ウクライナ戦争による世界の穀物不足の懸念から、今年もヨーロッパの農家は義務的な輪作や部分的な休閑を免除されていました。
欧州委員会によれば、この追加の1年間の例外措置により、150万ヘクタール分の農地の穀物生産が増加すると見込まれています。EU内で生産される1トンの穀物は、世界の食料安全保障の向上に寄与するとされています。
ロシアのウクライナ侵攻や西側諸国によるロシアへの制裁により、穀物輸出の大部分が停止する恐れがあるため、今年の春、EUは農業政策のいくつかの制限を解除しました。この点については意見や評価が分かれています。

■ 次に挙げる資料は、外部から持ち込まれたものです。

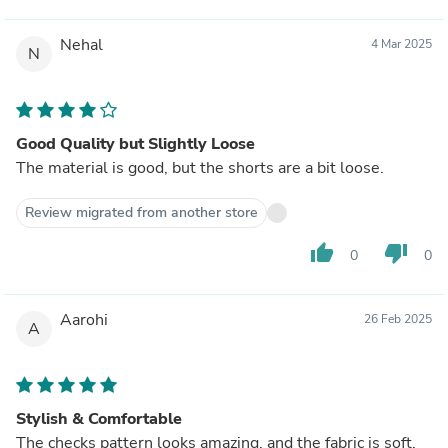
Nehal
4 Mar 2025
N
Good Quality but Slightly Loose
The material is good, but the shorts are a bit loose.
Review migrated from another store
thumb_up
thumb_down
0
0
Aarohi
26 Feb 2025
A
Stylish & Comfortable
The checks pattern looks amazing, and the fabric is soft.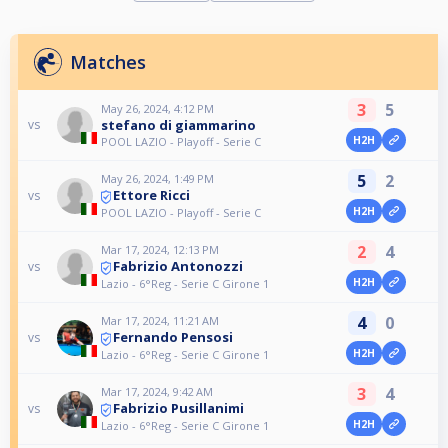
Matches
3
5
May 26, 2024, 4:12 PM
stefano di giammarino
vs
H2H
POOL LAZIO - Playoff - Serie C
5
2
May 26, 2024, 1:49 PM
Ettore Ricci
vs
H2H
POOL LAZIO - Playoff - Serie C
2
4
Mar 17, 2024, 12:13 PM
Fabrizio Antonozzi
vs
H2H
Lazio - 6°Reg - Serie C Girone 1
4
0
Mar 17, 2024, 11:21 AM
Fernando Pensosi
vs
H2H
Lazio - 6°Reg - Serie C Girone 1
3
4
Mar 17, 2024, 9:42 AM
Fabrizio Pusillanimi
vs
H2H
Lazio - 6°Reg - Serie C Girone 1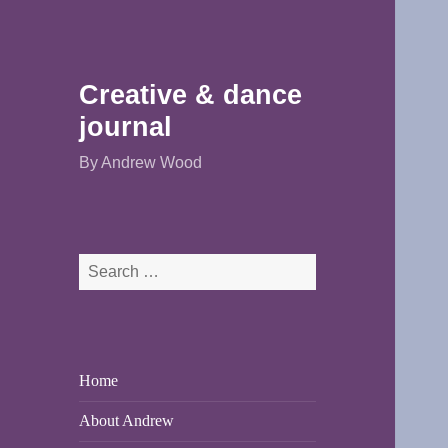
Creative & dance
journal
By Andrew Wood
Search
for:
Home
About Andrew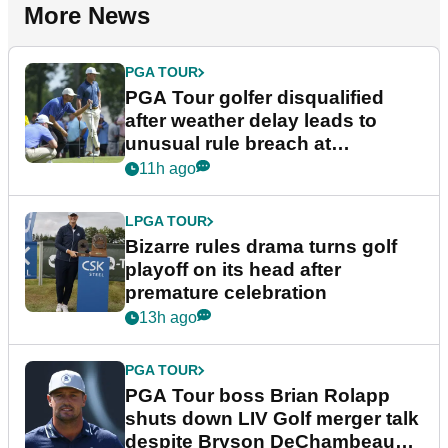
More News
PGA TOUR
PGA Tour golfer disqualified
after weather delay leads to
unusual rule breach at
Wyndham Championship
11h ago
LPGA TOUR
Bizarre rules drama turns golf
playoff on its head after
premature celebration
13h ago
PGA TOUR
PGA Tour boss Brian Rolapp
shuts down LIV Golf merger talk
despite Bryson DeChambeau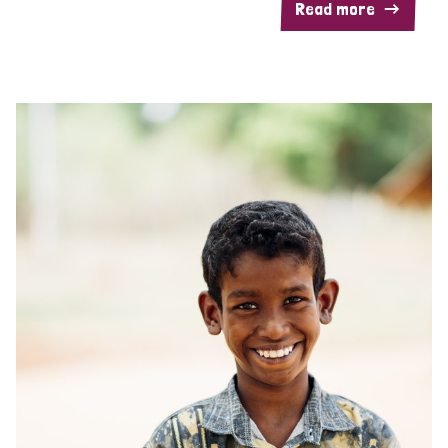
Read more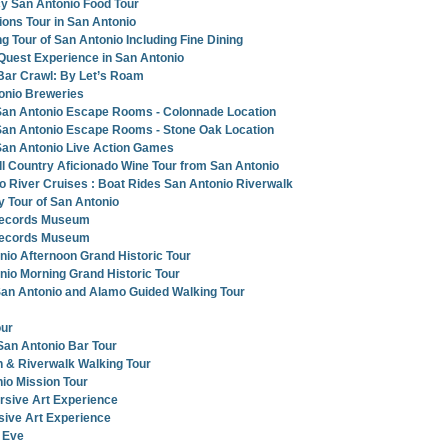
y San Antonio Food Tour
ions Tour in San Antonio
g Tour of San Antonio Including Fine Dining
 Quest Experience in San Antonio
Bar Crawl: By Let’s Roam
onio Breweries
an Antonio Escape Rooms - Colonnade Location
an Antonio Escape Rooms - Stone Oak Location
an Antonio Live Action Games
ll Country Aficionado Wine Tour from San Antonio
o River Cruises : Boat Rides San Antonio Riverwalk
y Tour of San Antonio
Records Museum
Records Museum
nio Afternoon Grand Historic Tour
nio Morning Grand Historic Tour
San Antonio and Alamo Guided Walking Tour
our
San Antonio Bar Tour
 & Riverwalk Walking Tour
nio Mission Tour
rsive Art Experience
ive Art Experience
 Eve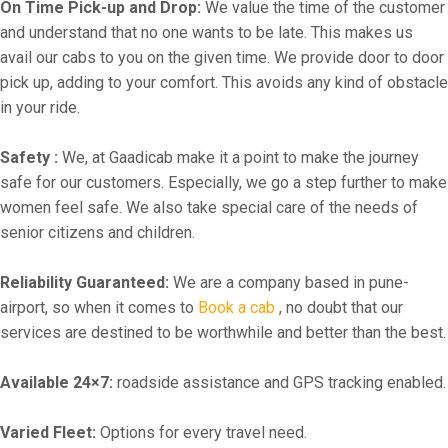
On Time Pick-up and Drop:
We value the time of the customer
and understand that no one wants to be late. This makes us
avail our cabs to you on the given time. We provide door to door
pick up, adding to your comfort. This avoids any kind of obstacle
in your ride.
Safety :
We, at Gaadicab make it a point to make the journey
safe for our customers. Especially, we go a step further to make
women feel safe. We also take special care of the needs of
senior citizens and children.
Reliability Guaranteed:
We are a company based in pune-
airport, so when it comes to
Book a cab
, no doubt that our
services are destined to be worthwhile and better than the best.
Available 24×7:
roadside assistance and GPS tracking enabled.
Varied Fleet:
Options for every travel need.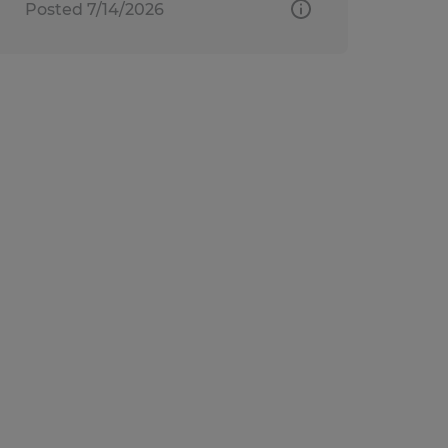
Posted 7/14/2026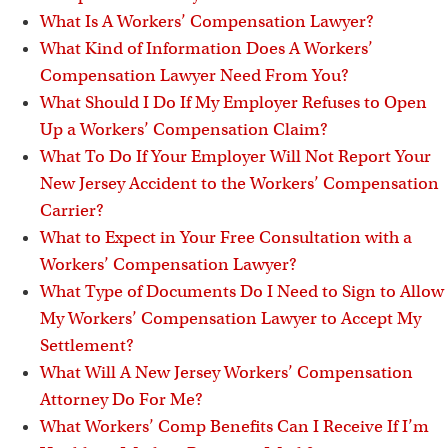
What Is A Workers’ Compensation Lawyer?
What Kind of Information Does A Workers’
Compensation Lawyer Need From You?
What Should I Do If My Employer Refuses to Open
Up a Workers’ Compensation Claim?
What To Do If Your Employer Will Not Report Your
New Jersey Accident to the Workers’ Compensation
Carrier?
What to Expect in Your Free Consultation with a
Workers’ Compensation Lawyer?
What Type of Documents Do I Need to Sign to Allow
My Workers’ Compensation Lawyer to Accept My
Settlement?
What Will A New Jersey Workers’ Compensation
Attorney Do For Me?
What Workers’ Comp Benefits Can I Receive If I’m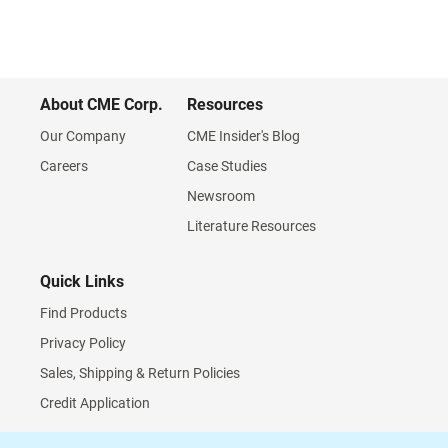
About CME Corp.
Resources
Our Company
CME Insider's Blog
Careers
Case Studies
Newsroom
Literature Resources
Quick Links
Find Products
Privacy Policy
Sales, Shipping & Return Policies
Credit Application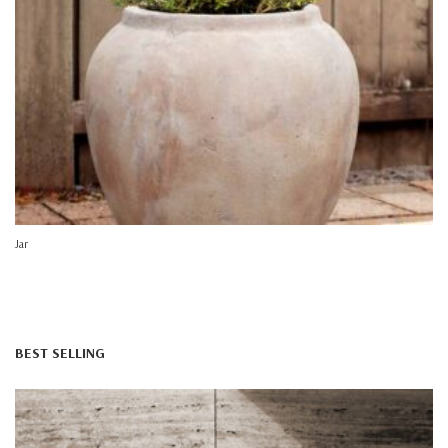
Jar
BEST SELLING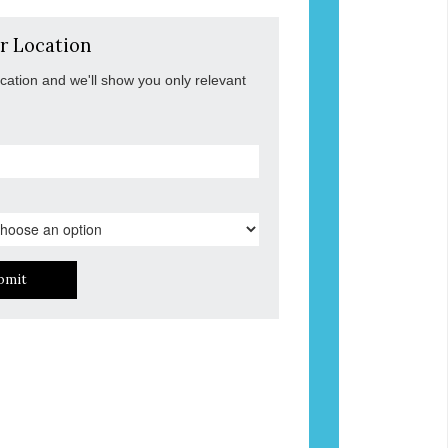
r Location
ocation and we'll show you only relevant
bmit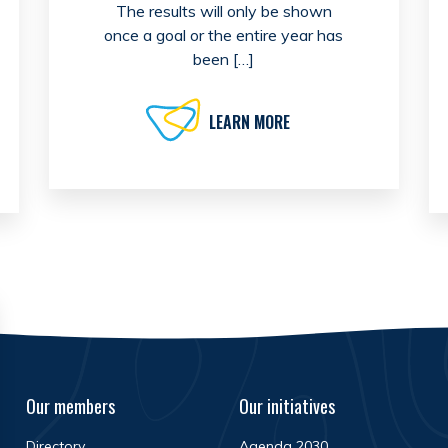
The results will only be shown
once a goal or the entire year has
been […]
LEARN MORE
Our members
Our initiatives
Directory
Agenda 2030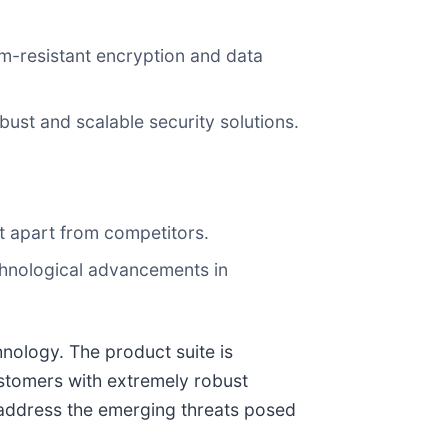
um-resistant encryption and data
st and scalable security solutions.
 it apart from competitors.
chnological advancements in
nology. The product suite is
ustomers with extremely robust
n address the emerging threats posed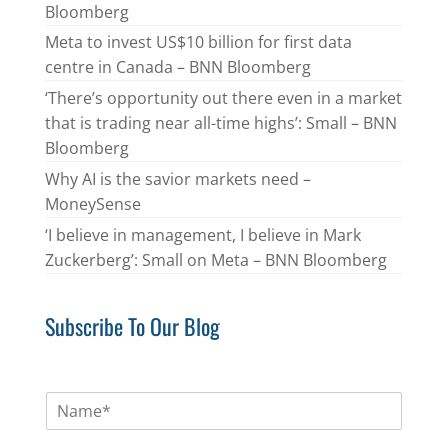
Bloomberg
Meta to invest US$10 billion for first data
centre in Canada – BNN Bloomberg
‘There’s opportunity out there even in a market
that is trading near all-time highs’: Small – BNN
Bloomberg
Why AI is the savior markets need –
MoneySense
‘I believe in management, I believe in Mark
Zuckerberg’: Small on Meta – BNN Bloomberg
Subscribe To Our Blog
N
a
m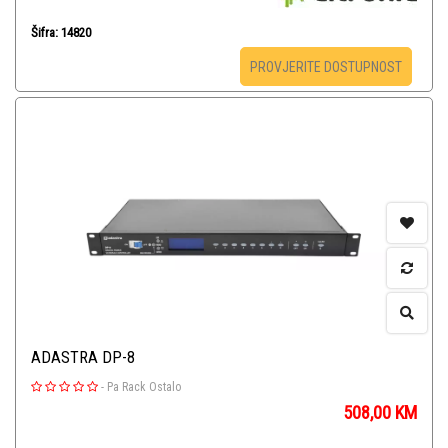
Šifra: 14820
PROVJERITE DOSTUPNOST
ADASTRA DP-8
-
Pa Rack Ostalo
508,00
KM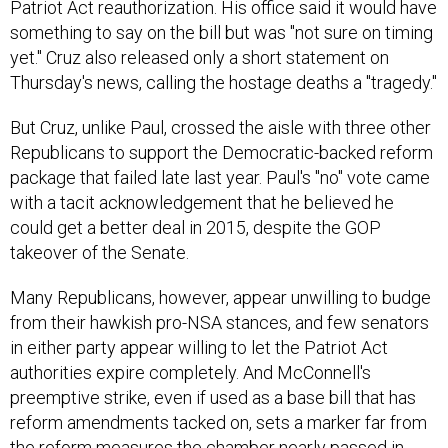
Patriot Act reauthorization. His office said it would have
something to say on the bill but was "not sure on timing
yet." Cruz also released only a short statement on
Thursday's news, calling the hostage deaths a "tragedy."
But Cruz, unlike Paul, crossed the aisle with three other
Republicans to support the Democratic-backed reform
package that failed late last year. Paul's "no" vote came
with a tacit acknowledgement that he believed he
could get a better deal in 2015, despite the GOP
takeover of the Senate.
Many Republicans, however, appear unwilling to budge
from their hawkish pro-NSA stances, and few senators
in either party appear willing to let the Patriot Act
authorities expire completely. And McConnell's
preemptive strike, even if used as a base bill that has
reform amendments tacked on, sets a marker far from
the reform measures the chamber nearly passed in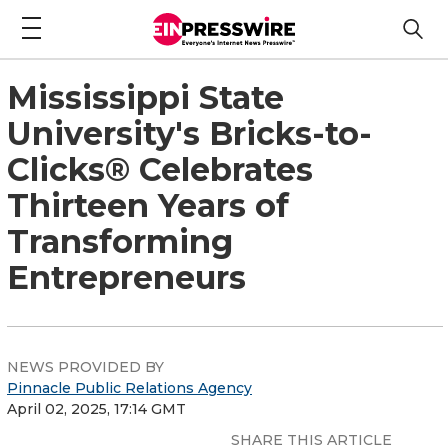
Mississippi State
University's Bricks-to-
Clicks® Celebrates
Thirteen Years of
Transforming
Entrepreneurs
NEWS PROVIDED BY
Pinnacle Public Relations Agency
April 02, 2025, 17:14 GMT
SHARE THIS ARTICLE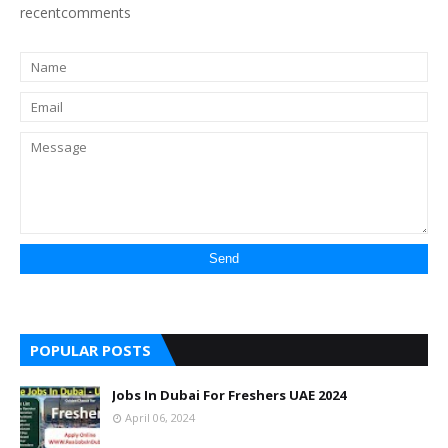
recentcomments
POPULAR POSTS
Jobs In Dubai For Freshers UAE 2024
April 06, 2024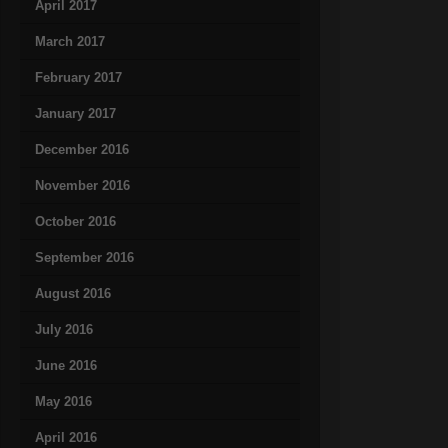
April 2017
March 2017
February 2017
January 2017
December 2016
November 2016
October 2016
September 2016
August 2016
July 2016
June 2016
May 2016
April 2016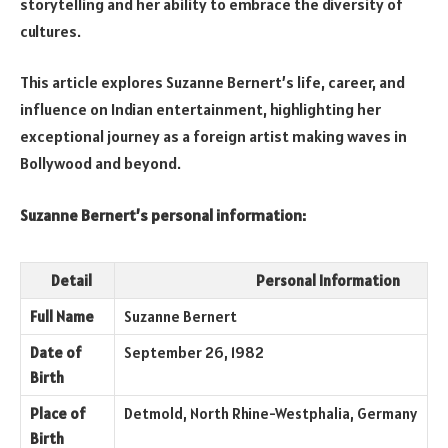
storytelling and her ability to embrace the diversity of
cultures.
This article explores Suzanne Bernert’s life, career, and
influence on Indian entertainment, highlighting her
exceptional journey as a foreign artist making waves in
Bollywood and beyond.
Suzanne Bernert’s personal information:
Detail
Personal Information
Full Name
Suzanne Bernert
Date of
September 26, 1982
Birth
Place of
Detmold, North Rhine-Westphalia, Germany
Birth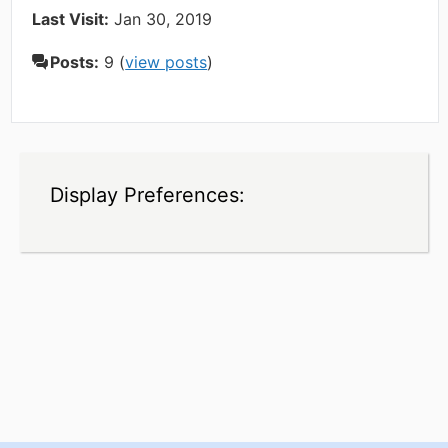
Last Visit:
Jan 30, 2019
Posts:
9 (
view posts
)
Display Preferences:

黒海経由の輸出が早期に再開された場合に、どのような影響があるかは現時点では不明です。
農業担当コミッショナーのヤヌシュ・ボイチェホフスキ氏は先週金曜日にツイッターでこの決定を歓迎しました。以前には、フランス・ティマーマンス(気候担当)とヴィルギニウス・シンケヴィチュス(環境担当)の両委員がグリーンディールの基準緩和に反対していることが明らかになっていました。関係者によると、欧州委員会委員長のウルズラ・フォン・デア・ライエン氏が一時的な延期を強く求めたとのことです。
EU加盟国は各自の国家的な戦略的農業計画(NSP)にて、例外措置の利用の有無や方法を決定します。これは今後数か月で明らかになる予定です。
多くのEU加盟国はこの延長を求めましたが、一方で他の国は慎重姿勢を示しており、グリーンディールの規定や気候基準を農業政策から緩和または解除すべきでないと考えています。
例えばドイツの連邦農林省大臣チェム・オズデミル氏は、追加される農業生産能力は人間の食用穀物の生産に使うのは良いが、家畜用飼料のトウモロコシや大豆のためには使うべきでないと述べています。ドイツの農業団体は、ドイツだけの例外措置の導入をしないよう彼に要請しています。
ドイツのメディアの未確認報道によると、オズデミル氏は2023年の例外措置に同意した一方で、ボイチェホフスキ農業担当コミッショナーが年内に依然として大きい世界的な生産過剰と食品ロスの対策案を提示することを条件としていると伝えられています。